__DATA FOR THIS EXERCISE__
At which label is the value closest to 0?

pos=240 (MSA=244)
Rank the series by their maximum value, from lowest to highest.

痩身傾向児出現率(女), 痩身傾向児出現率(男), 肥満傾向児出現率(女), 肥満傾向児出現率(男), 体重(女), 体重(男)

...

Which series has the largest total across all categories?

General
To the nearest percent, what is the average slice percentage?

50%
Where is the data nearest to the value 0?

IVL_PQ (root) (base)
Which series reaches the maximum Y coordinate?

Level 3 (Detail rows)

---

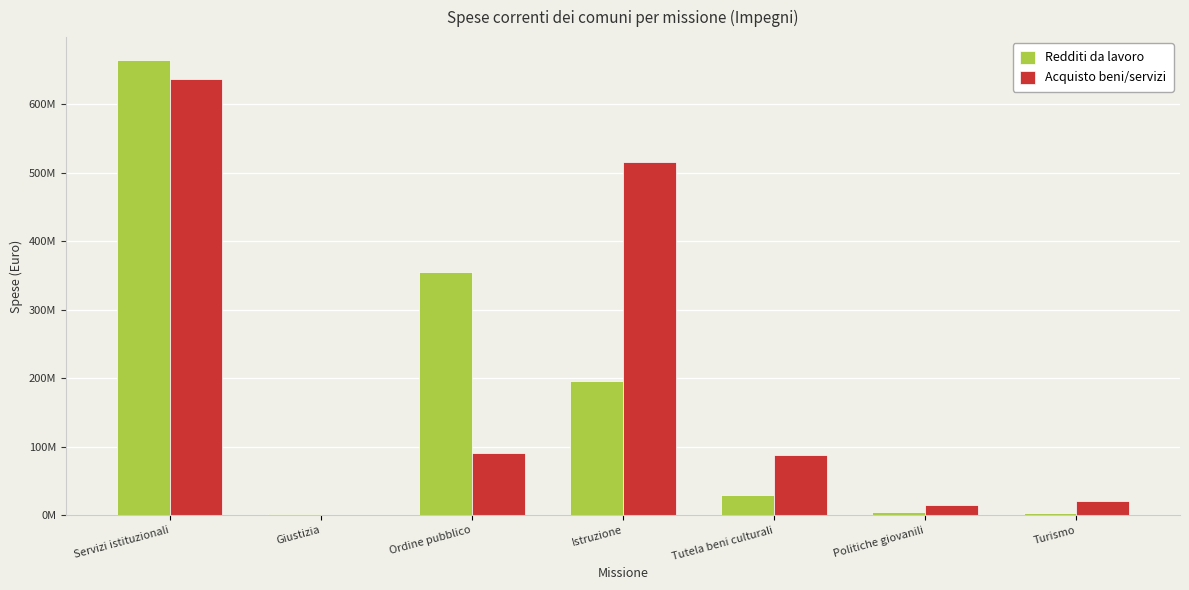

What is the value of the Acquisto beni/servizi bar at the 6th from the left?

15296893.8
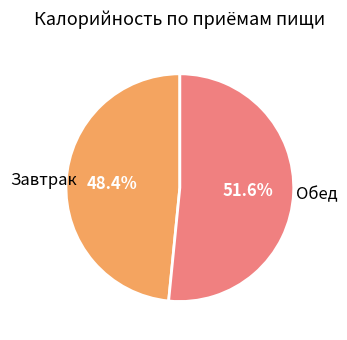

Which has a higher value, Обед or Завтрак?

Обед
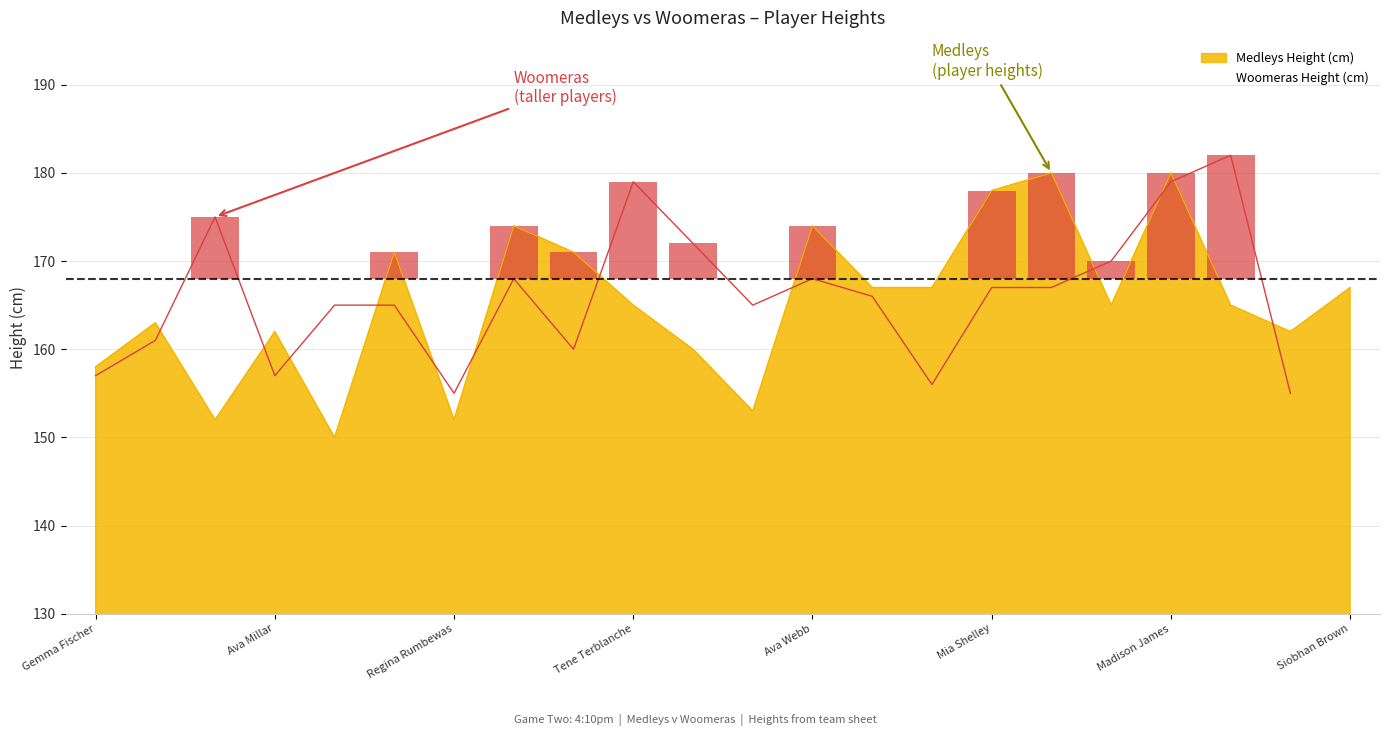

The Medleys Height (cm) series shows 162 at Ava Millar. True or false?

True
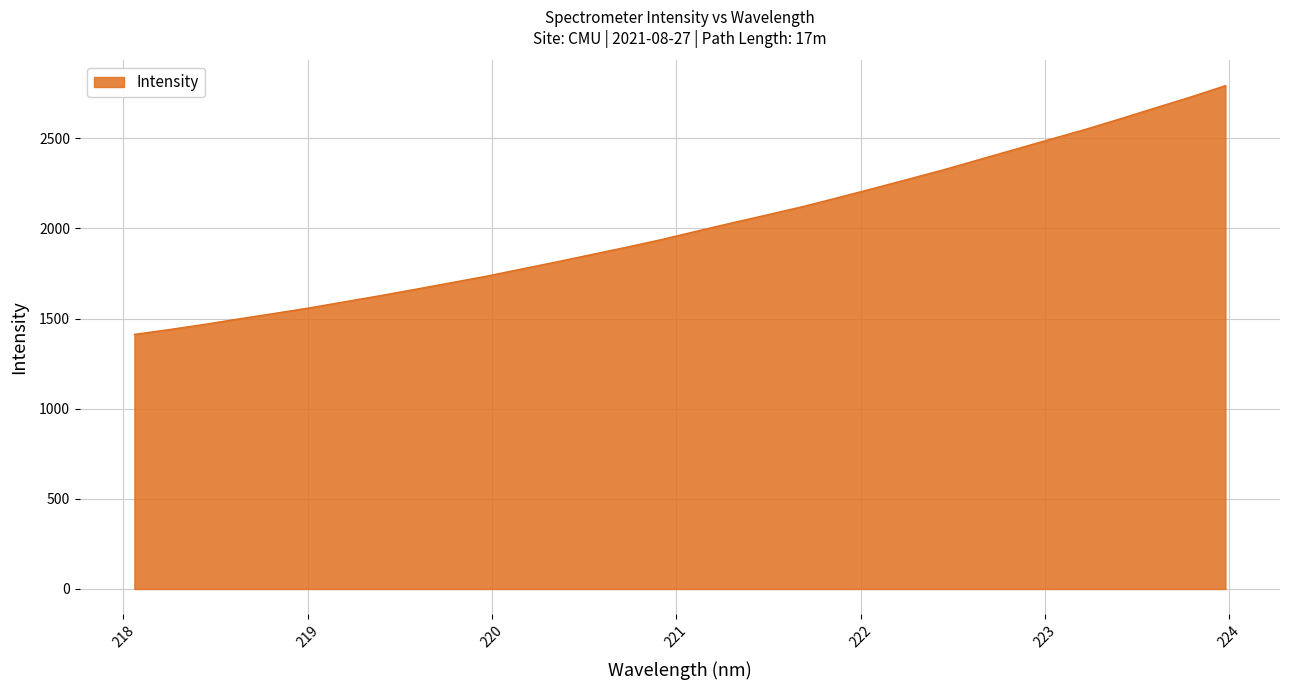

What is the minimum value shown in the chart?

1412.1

__WHAT YOU SHOULD DO__
Print the records from the line containing "At which label is the value closest to 0?" through the line containing "痩身傾向児出現率(女), 痩身傾向児出現率(男), 肥満傾向児出現率(女), 肥満傾向児出現率(男), 体重(女), 体重(男)", reproducing each line exactly.

__TASK ANSWER__
At which label is the value closest to 0?

pos=240 (MSA=244)
Rank the series by their maximum value, from lowest to highest.

痩身傾向児出現率(女), 痩身傾向児出現率(男), 肥満傾向児出現率(女), 肥満傾向児出現率(男), 体重(女), 体重(男)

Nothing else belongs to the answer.